First Reinforcement Learning Program¶

Reinforcement learning is a promising algorithm for making a decision-intelligence artificial agent, among many machine learning algorithms. CartPole is the ideal learning environment for an introduction to reinforcement learning, and using the DQN algorithm allows CartPole to converge (maintain equilibrium) in a very short time. We will introduce the use of DI-engine based on CartPole + DQN.

Using the Configuration File¶

The DI-engine uses a global configuration file to control all variables of the environment and strategy, each of which has a corresponding default configuration that can be found in cartpole_dqn_config, in the tutorial we use the default configuration directly:

from dizoo.classic_control.cartpole.config.cartpole_dqn_config import main_config, create_config
from ding.config import compile_config

cfg = compile_config(main_config, create_cfg=create_config, auto=True)

Initialize the Environments¶

In reinforcement learning, there may be a difference in the strategy for collecting environment data between the training process and the evaluation process, for example, the training process tends to train one epoch for n steps of collection, while the evaluation process requires completing the whole game to get a score. We recommend that the collection and evaluation environments be initialized separately as follows.

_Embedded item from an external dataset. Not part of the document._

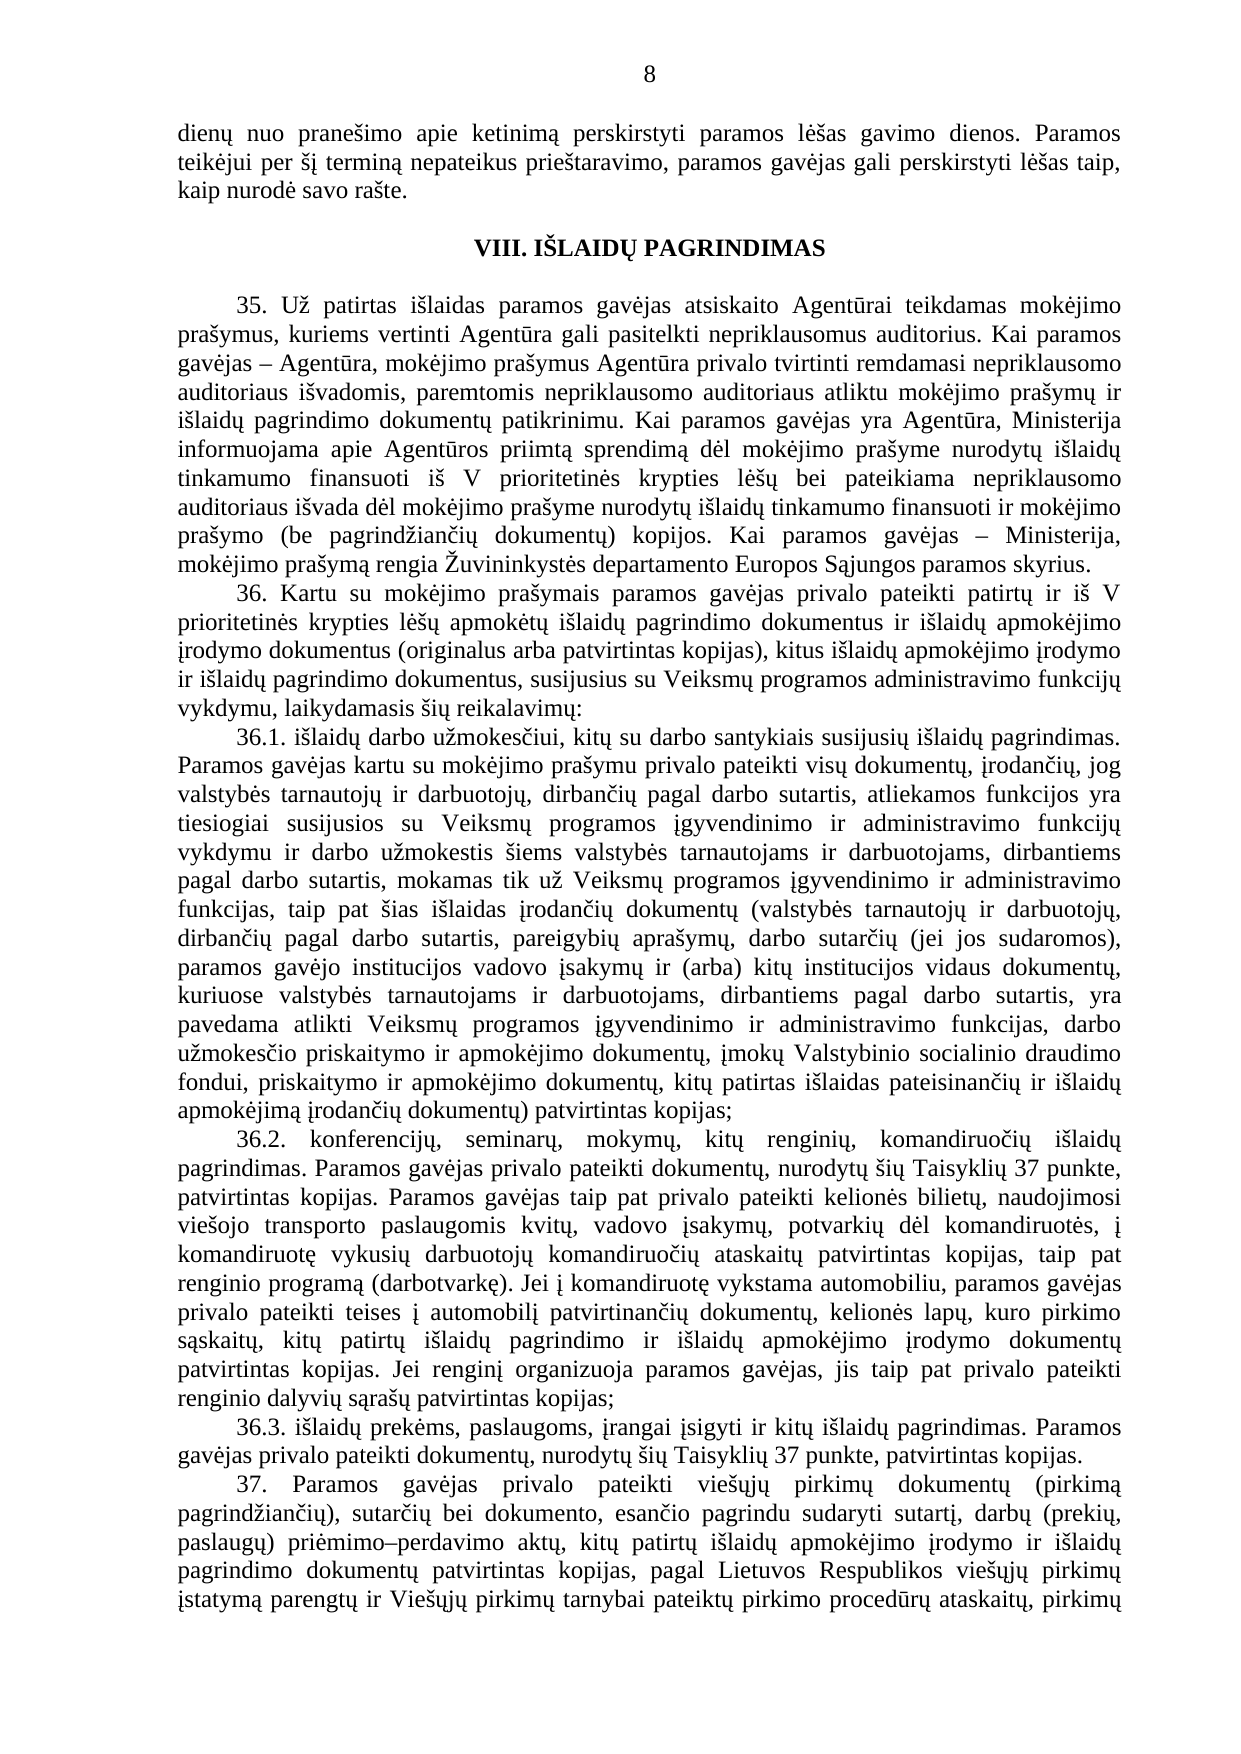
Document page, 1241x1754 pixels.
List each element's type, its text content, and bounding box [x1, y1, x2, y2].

from ding.envs import DingEnvWrapper, BaseEnvManagerV2

collector_env = BaseEnvManagerV2(
    env_fn=[lambda: DingEnvWrapper(gym.make("CartPole-v0")) for _ in range(cfg.env.collector_env_num)],
    cfg=cfg.env.manager
)
evaluator_env = BaseEnvManagerV2(
    env_fn=[lambda: DingEnvWrapper(gym.make("CartPole-v0")) for _ in range(cfg.env.evaluator_env_num)],
    cfg=cfg.env.manager
)

Note

DingEnvWrapper is a unified wrapper of DI-engine for different environment libraries. BaseEnvManagerV2 is a unified external interface for managing multiple environments. so you can use BaseEnvManagerV2 to collect multiple environments in parallel.

Select Policy¶

DI-engine covers most of the reinforcement learning policies, using them only requires selecting the right policy and model. Since DQN is off-policy, we also need to instantiate a buffer module.

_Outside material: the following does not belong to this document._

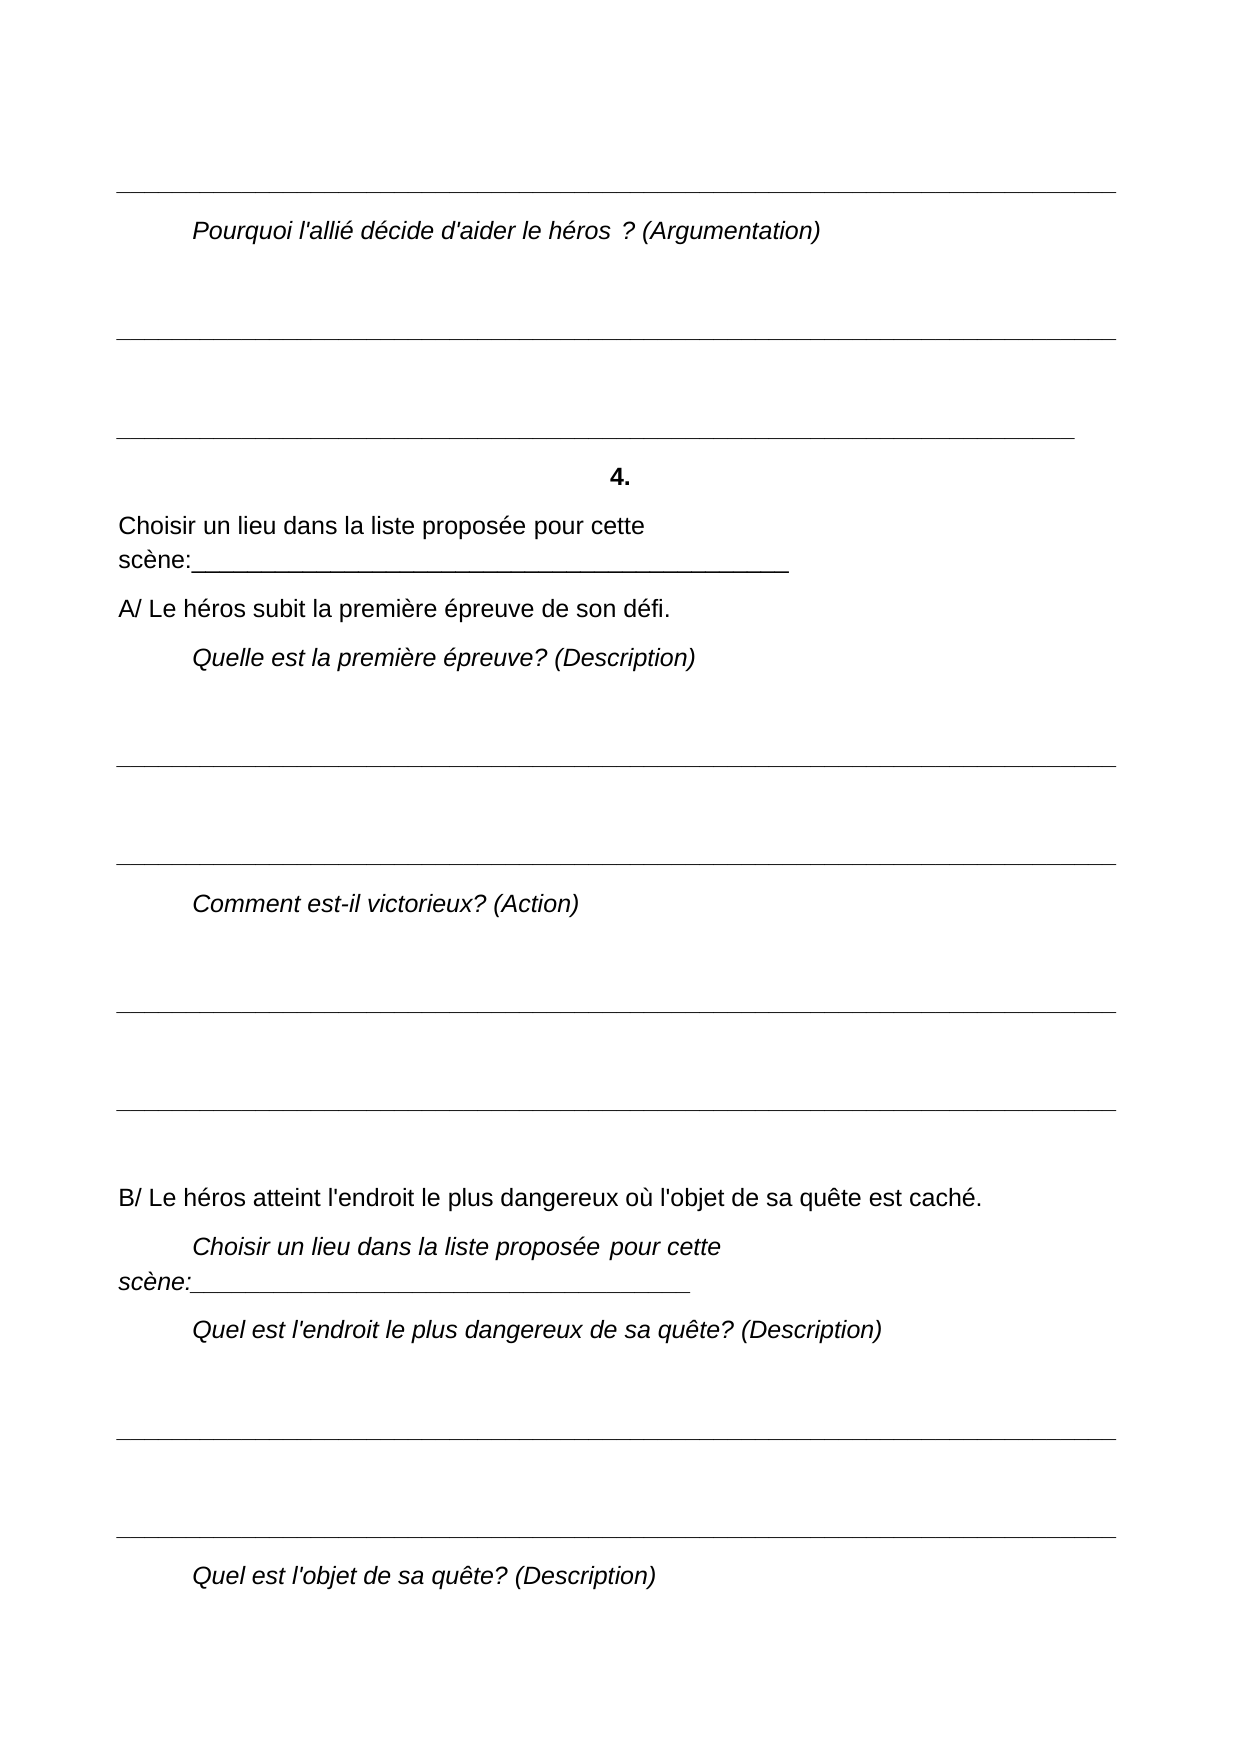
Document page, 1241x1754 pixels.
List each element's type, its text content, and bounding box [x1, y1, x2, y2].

from ding.model import DQN
from ding.policy import DQNPolicy
from ding.data import DequeBuffer

model = DQN(**cfg.policy.model)
buffer_ = DequeBuffer(size=cfg.policy.other.replay_buffer.replay_buffer_size)
policy = DQNPolicy(cfg.policy, model=model)

Build the Pipeline¶

With the various middleware provided by DI-engine, we can easily build the entire pipeline:

from ding.framework import task
from ding.framework.context import OnlineRLContext
from ding.framework.middleware import OffPolicyLearner, StepCollector, interaction_evaluator, data_pusher, eps_greedy_handler, CkptSaver

with task.start(async_mode=False, ctx=OnlineRLContext()):
    # Evaluating, we place it on the first place to get the score of the random model as a benchmark value
    task.use(interaction_evaluator(cfg, policy.eval_mode, evaluator_env))
    task.use(eps_greedy_handler(cfg))  # Decay probability of explore-exploit
    task.use(StepCollector(cfg, policy.collect_mode, collector_env))  # Collect environmental data
    task.use(data_pusher(cfg, buffer_))  # Push data to buffer
    task.use(OffPolicyLearner(cfg, policy.learn_mode, buffer_))  # Train the model
    task.use(CkptSaver(policy, cfg.exp_name, train_freq=100))  # Save the model
    # In the evaluation process, if the model is found to have exceeded the convergence value, it will end early here
    task.run()

Run the Code¶

The full example can be found in DQN example and can be run via python dqn.py. In addition, we also provide the Colab Running Example from the DI-engine installation to training for reference.

Now you have completed your first reinforcement learning task with DI-engine, you can try out more algorithms in the Examples directory, or continue reading the documentation to get a deeper understanding of DI-engine’s Algorithm, System Design and Best Practices.